Line by line, count where the string "Bangkok" appears in the listing, then give the number of such lines alone.

....

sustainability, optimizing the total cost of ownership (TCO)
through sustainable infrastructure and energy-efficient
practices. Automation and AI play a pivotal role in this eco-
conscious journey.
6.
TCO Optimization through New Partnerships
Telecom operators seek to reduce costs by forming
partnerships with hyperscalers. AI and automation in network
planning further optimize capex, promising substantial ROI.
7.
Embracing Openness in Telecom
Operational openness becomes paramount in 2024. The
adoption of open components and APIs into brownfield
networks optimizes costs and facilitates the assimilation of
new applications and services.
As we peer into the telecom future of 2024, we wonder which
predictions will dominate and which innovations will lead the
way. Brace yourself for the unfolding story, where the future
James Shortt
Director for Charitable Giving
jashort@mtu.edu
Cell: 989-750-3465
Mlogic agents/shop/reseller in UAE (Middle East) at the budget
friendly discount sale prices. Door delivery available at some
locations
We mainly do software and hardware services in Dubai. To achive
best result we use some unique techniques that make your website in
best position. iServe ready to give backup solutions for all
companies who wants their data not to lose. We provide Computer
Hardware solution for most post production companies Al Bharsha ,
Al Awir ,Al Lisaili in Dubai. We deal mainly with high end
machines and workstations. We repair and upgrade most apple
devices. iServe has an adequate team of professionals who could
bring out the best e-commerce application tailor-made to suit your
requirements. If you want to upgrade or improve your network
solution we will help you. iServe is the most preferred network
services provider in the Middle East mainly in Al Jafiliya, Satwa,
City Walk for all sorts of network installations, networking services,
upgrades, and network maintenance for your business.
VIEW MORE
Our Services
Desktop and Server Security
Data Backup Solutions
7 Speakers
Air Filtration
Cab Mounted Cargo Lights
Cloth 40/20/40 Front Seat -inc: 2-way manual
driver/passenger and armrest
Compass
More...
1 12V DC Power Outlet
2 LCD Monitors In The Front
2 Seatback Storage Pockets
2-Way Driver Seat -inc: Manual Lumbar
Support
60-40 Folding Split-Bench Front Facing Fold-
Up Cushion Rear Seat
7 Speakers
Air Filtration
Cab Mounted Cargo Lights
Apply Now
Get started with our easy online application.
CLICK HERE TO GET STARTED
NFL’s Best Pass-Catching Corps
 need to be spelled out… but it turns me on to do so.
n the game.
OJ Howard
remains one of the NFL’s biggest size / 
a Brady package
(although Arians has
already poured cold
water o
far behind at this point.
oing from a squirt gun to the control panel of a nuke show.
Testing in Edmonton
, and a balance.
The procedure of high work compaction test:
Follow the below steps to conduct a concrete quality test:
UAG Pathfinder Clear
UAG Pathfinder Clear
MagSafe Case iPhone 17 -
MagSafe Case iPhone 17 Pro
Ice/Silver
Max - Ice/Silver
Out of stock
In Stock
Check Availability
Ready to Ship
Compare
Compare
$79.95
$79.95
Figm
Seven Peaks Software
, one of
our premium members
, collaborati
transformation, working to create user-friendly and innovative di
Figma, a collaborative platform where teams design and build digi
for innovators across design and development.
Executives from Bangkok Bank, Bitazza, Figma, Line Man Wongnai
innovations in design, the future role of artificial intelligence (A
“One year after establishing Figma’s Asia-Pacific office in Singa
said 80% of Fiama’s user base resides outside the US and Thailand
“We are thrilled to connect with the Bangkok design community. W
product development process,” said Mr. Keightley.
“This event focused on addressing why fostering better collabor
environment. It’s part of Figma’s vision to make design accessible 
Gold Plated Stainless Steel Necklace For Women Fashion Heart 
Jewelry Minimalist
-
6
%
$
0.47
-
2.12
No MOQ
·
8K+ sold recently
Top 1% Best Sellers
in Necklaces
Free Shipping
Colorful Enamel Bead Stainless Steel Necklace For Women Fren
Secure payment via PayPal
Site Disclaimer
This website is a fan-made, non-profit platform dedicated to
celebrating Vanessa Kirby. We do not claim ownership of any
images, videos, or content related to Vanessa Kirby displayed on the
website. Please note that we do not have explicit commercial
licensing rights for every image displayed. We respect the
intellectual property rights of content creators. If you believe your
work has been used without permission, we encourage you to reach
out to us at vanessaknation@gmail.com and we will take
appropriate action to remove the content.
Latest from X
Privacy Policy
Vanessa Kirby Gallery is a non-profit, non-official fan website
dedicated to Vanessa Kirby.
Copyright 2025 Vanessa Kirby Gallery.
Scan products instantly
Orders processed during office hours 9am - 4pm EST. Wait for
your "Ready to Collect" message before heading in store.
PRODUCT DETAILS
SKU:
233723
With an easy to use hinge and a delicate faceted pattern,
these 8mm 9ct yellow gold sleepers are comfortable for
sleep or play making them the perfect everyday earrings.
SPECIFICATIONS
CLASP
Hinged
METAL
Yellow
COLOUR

....

__Exercise output__
2